Just as hemp fueled the early development of many societies, it would make a return in America to ensure the future of democracy. The United States Department of Agriculture introduced the film Hemp for Victory which encouraged American farmers to plant cannabis for hemp cultivation. To incentivize hemp cultivation, the government distributed seeds and offered draft deferments to farmers who produced the crops. By 1943 farmers had cultivated nearly 400,000 acres of hemp for the war effort.

Charlotte’s Web Hemp being harvested in Colorado (Photo Credit: Charlotte's Web)

In 1970, the industrial cultivation of hemp was banned under the Controlled Substances Act. The act classified cannabis as a schedule 1 drug and established penalties for possession and cultivation of the cannabis plant. From 1970 to 2014 a number of states decided to allow the cultivation of industrial hemp, but farmers were at risk for federal government intervention and penalization.

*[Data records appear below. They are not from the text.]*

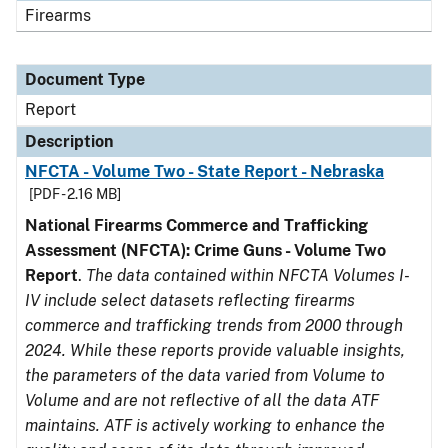
Firearms
Document Type
Report
Description
NFCTA - Volume Two - State Report - Nebraska
[PDF - 2.16 MB]
National Firearms Commerce and Trafficking
Assessment (NFCTA): Crime Guns - Volume Two
Report
.
The data contained within NFCTA Volumes I-
IV include select datasets reflecting firearms
commerce and trafficking trends from 2000 through
2024. While these reports provide valuable insights,
the parameters of the data varied from Volume to
Volume and are not reflective of all the data ATF
maintains. ATF is actively working to enhance the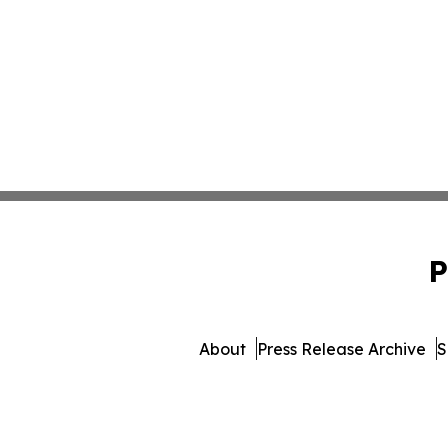
P
About
Press Release Archive
S
© 1995-2026 Newsmatics Inc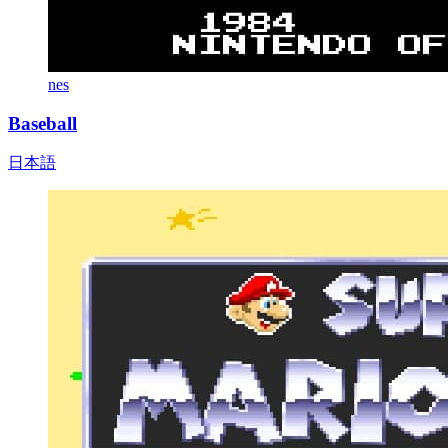
nes
Baseball
日本語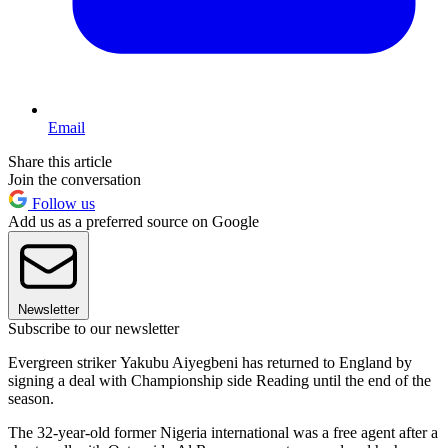
Email
Share this article
Join the conversation
Follow us
Add us as a preferred source on Google
Newsletter
Subscribe to our newsletter
Evergreen striker Yakubu Aiyegbeni has returned to England by
signing a deal with Championship side Reading until the end of the
season.
The 32-year-old former Nigeria international was a free agent after a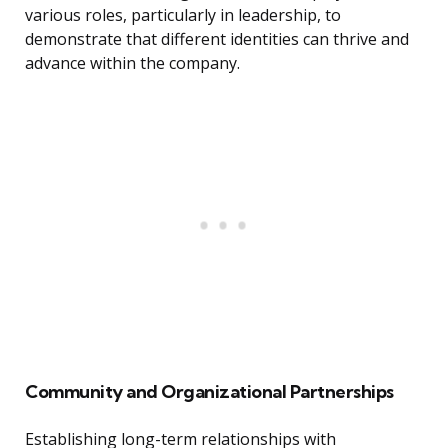
various roles, particularly in leadership, to
demonstrate that different identities can thrive and
advance within the company.
Community and Organizational Partnerships
Establishing long-term relationships with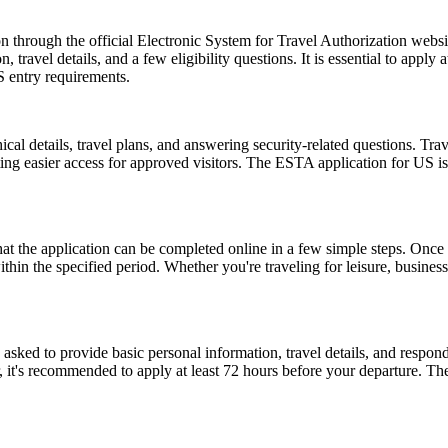
 through the official Electronic System for Travel Authorization websit
ravel details, and a few eligibility questions. It is essential to apply 
S entry requirements.
l details, travel plans, and answering security-related questions. Trav
ng easier access for approved visitors. The ESTA application for US is no
the application can be completed online in a few simple steps. Once a
within the specified period. Whether you're traveling for leisure, busin
d to provide basic personal information, travel details, and respond to
, it's recommended to apply at least 72 hours before your departure. 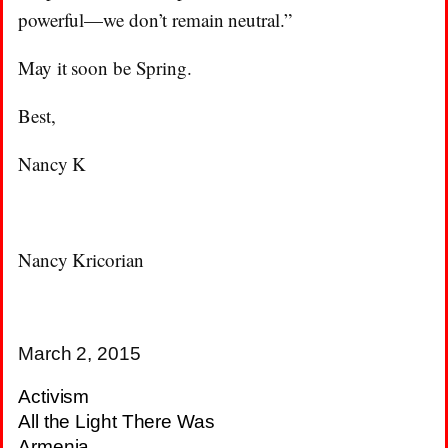
powerful—we don’t remain neutral.”
May it soon be Spring.
Best,
Nancy K
Nancy Kricorian
March 2, 2015
Activism
All the Light There Was
Armenia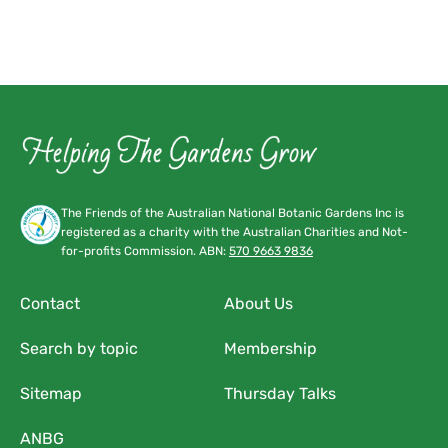
The Friends of the Australian National Botanic Gardens Inc is
registered as a charity with the Australian Charities and Not-
for-profits Commission. ABN:
570 9663 9836
Contact
About Us
Search by topic
Membership
Sitemap
Thursday Talks
ANBG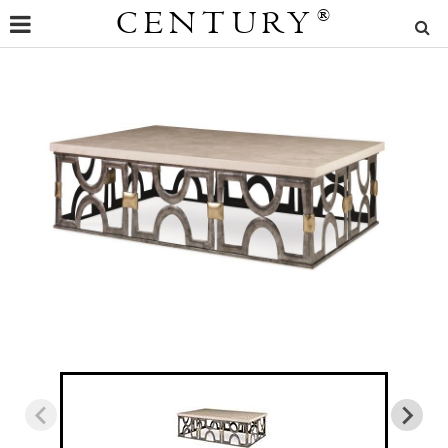
CENTURY
®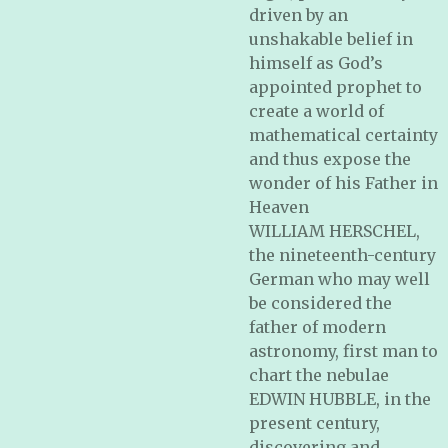
driven by an
unshakable belief in
himself as God’s
appointed prophet to
create a world of
mathematical certainty
and thus expose the
wonder of his Father in
Heaven
WILLIAM HERSCHEL,
the nineteenth-century
German who may well
be considered the
father of modern
astronomy, first man to
chart the nebulae
EDWIN HUBBLE, in the
present century,
discovering and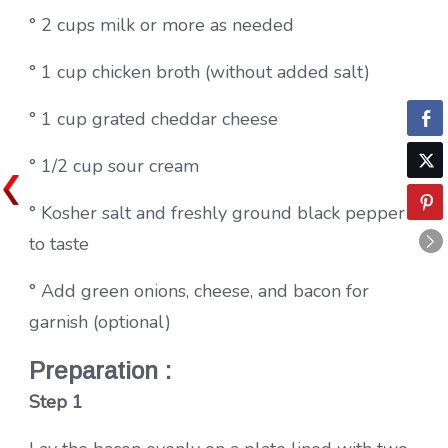
° 2 cups milk or more as needed
° 1 cup chicken broth (without added salt)
° 1 cup grated cheddar cheese
° 1/2 cup sour cream
° Kosher salt and freshly ground black pepper
to taste
° Add green onions, cheese, and bacon for
garnish (optional)
Preparation :
Step 1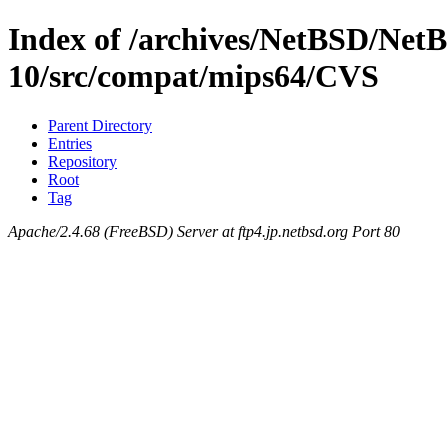
Index of /archives/NetBSD/NetB
10/src/compat/mips64/CVS
Parent Directory
Entries
Repository
Root
Tag
Apache/2.4.68 (FreeBSD) Server at ftp4.jp.netbsd.org Port 80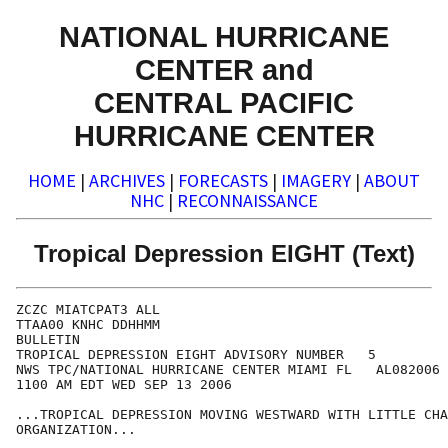
NATIONAL HURRICANE
CENTER and
CENTRAL PACIFIC
HURRICANE CENTER
HOME
|
ARCHIVES
|
FORECASTS
|
IMAGERY
|
ABOUT
NHC
|
RECONNAISSANCE
Tropical Depression EIGHT (Text)
ZCZC MIATCPAT3 ALL

TTAA00 KNHC DDHHMM

BULLETIN

TROPICAL DEPRESSION EIGHT ADVISORY NUMBER   5

NWS TPC/NATIONAL HURRICANE CENTER MIAMI FL   AL082006

1100 AM EDT WED SEP 13 2006

...TROPICAL DEPRESSION MOVING WESTWARD WITH LITTLE CHA
ORGANIZATION...
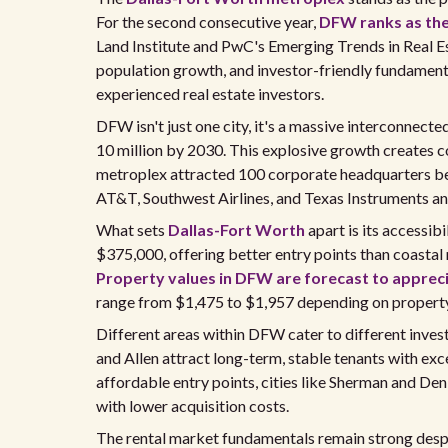
For the second consecutive year,
DFW ranks as th
Land Institute and PwC's Emerging Trends in Real Es
population growth, and investor-friendly fundament
experienced real estate investors.
DFW isn't just one city, it's a massive interconnecte
10 million by 2030. This explosive growth creates
metroplex attracted 100 corporate headquarters b
AT&T, Southwest Airlines, and Texas Instruments an
What sets
Dallas-Fort Worth
apart is its accessib
$375,000, offering better entry points than coastal
Property values in DFW are forecast to apprec
range from $1,475 to $1,957 depending on property 
Different areas within DFW cater to different inves
and Allen attract long-term, stable tenants with exc
affordable entry points, cities like Sherman and De
with lower acquisition costs.
The rental market fundamentals remain strong despi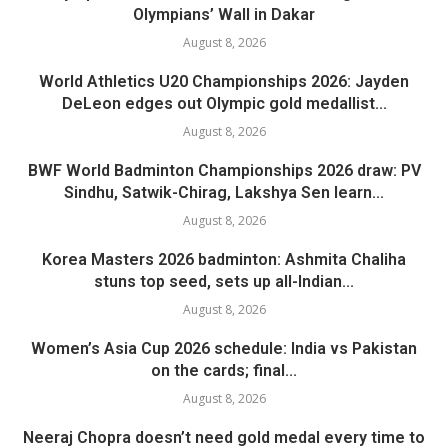
Olympians’ Wall in Dakar
August 8, 2026
World Athletics U20 Championships 2026: Jayden
DeLeon edges out Olympic gold medallist...
August 8, 2026
BWF World Badminton Championships 2026 draw: PV
Sindhu, Satwik-Chirag, Lakshya Sen learn...
August 8, 2026
Korea Masters 2026 badminton: Ashmita Chaliha
stuns top seed, sets up all-Indian...
August 8, 2026
Women’s Asia Cup 2026 schedule: India vs Pakistan
on the cards; final...
August 8, 2026
Neeraj Chopra doesn’t need gold medal every time to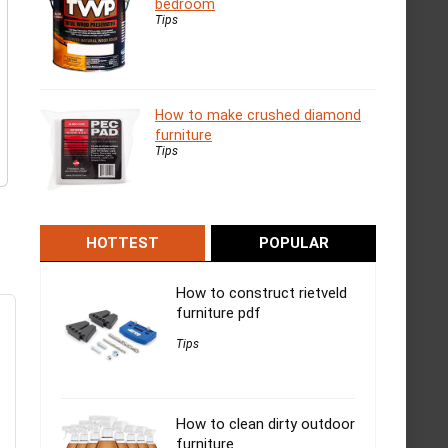
bedroom
Tips
How to make crushed diamond
furniture
Tips
HOTTEST
POPULAR
How to construct rietveld
furniture pdf
Tips
How to clean dirty outdoor
furniture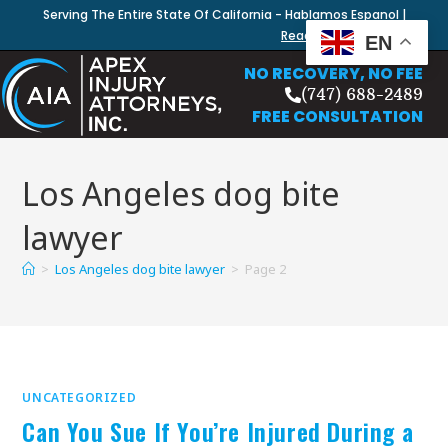
Serving The Entire State Of California - Hablamos Espanol |
Read Our Blog
EN
NO RECOVERY, NO FEE
(747) 688-2489
FREE CONSULTATION
Los Angeles dog bite
lawyer
>
Los Angeles dog bite lawyer
>
Page 2
UNCATEGORIZED
Can You Sue If You’re Injured During a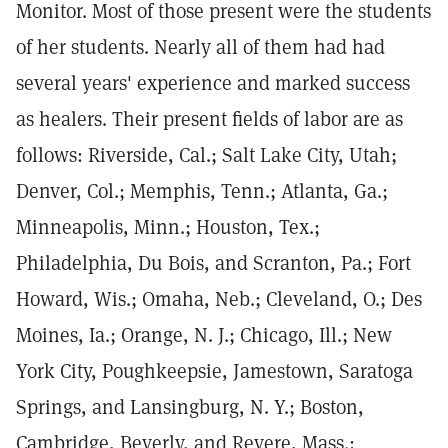
Monitor. Most of those present were the students
of her students. Nearly all of them had had
several years' experience and marked success
as healers. Their present fields of labor are as
follows: Riverside, Cal.; Salt Lake City, Utah;
Denver, Col.; Memphis, Tenn.; Atlanta, Ga.;
Minneapolis, Minn.; Houston, Tex.;
Philadelphia, Du Bois, and Scranton, Pa.; Fort
Howard, Wis.; Omaha, Neb.; Cleveland, O.; Des
Moines, Ia.; Orange, N. J.; Chicago, Ill.; New
York City, Poughkeepsie, Jamestown, Saratoga
Springs, and Lansingburg, N. Y.; Boston,
Cambridge, Beverly, and Revere, Mass.;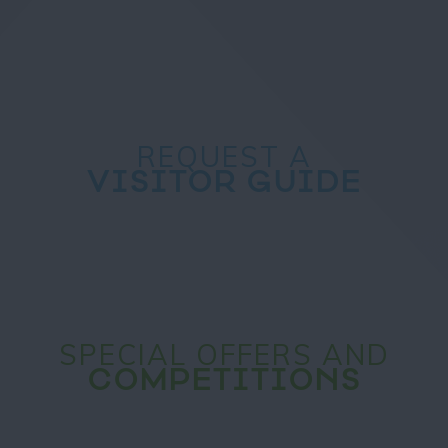
REQUEST A
VISITOR GUIDE
SPECIAL OFFERS AND
COMPETITIONS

In 2014, President Obama signed the U.S. Farm Bill into law. The law allows for the cultivation of hemp in states that have already enacted pro-hemp legislation. For the first time since hemp and marijuana were classified under the same category in 1970, the U.S. government acknowledged a chemical difference in the two. The Bill allows state departments of agriculture and institutions of higher education to cultivate industrial hemp for research purposes. The Bill defines industrial hemp as—

“The plant Cannabis sativa L. and any part of such plant, whether growing or not, with a delta-9 tetrahydrocannabinol (THC) concentration of not more than 0.3 percent on a dry weight basis.”

Cultivation of the cannabis plant is currently a popular topic in American society. Hemp remains in high demand for manufacturing of textiles, fuels, cosmetics, plastics, and recently alternative medicines. Lately the news has been littered with anecdotal stories of people experimenting with cannabis as an alternative anxiety, arthritis, cancer, depression, and pain treatment. Though the FDA and DEA have not accepted cannabis and its derivatives as medicines, there is clearly a growing movement in America to push for that to change.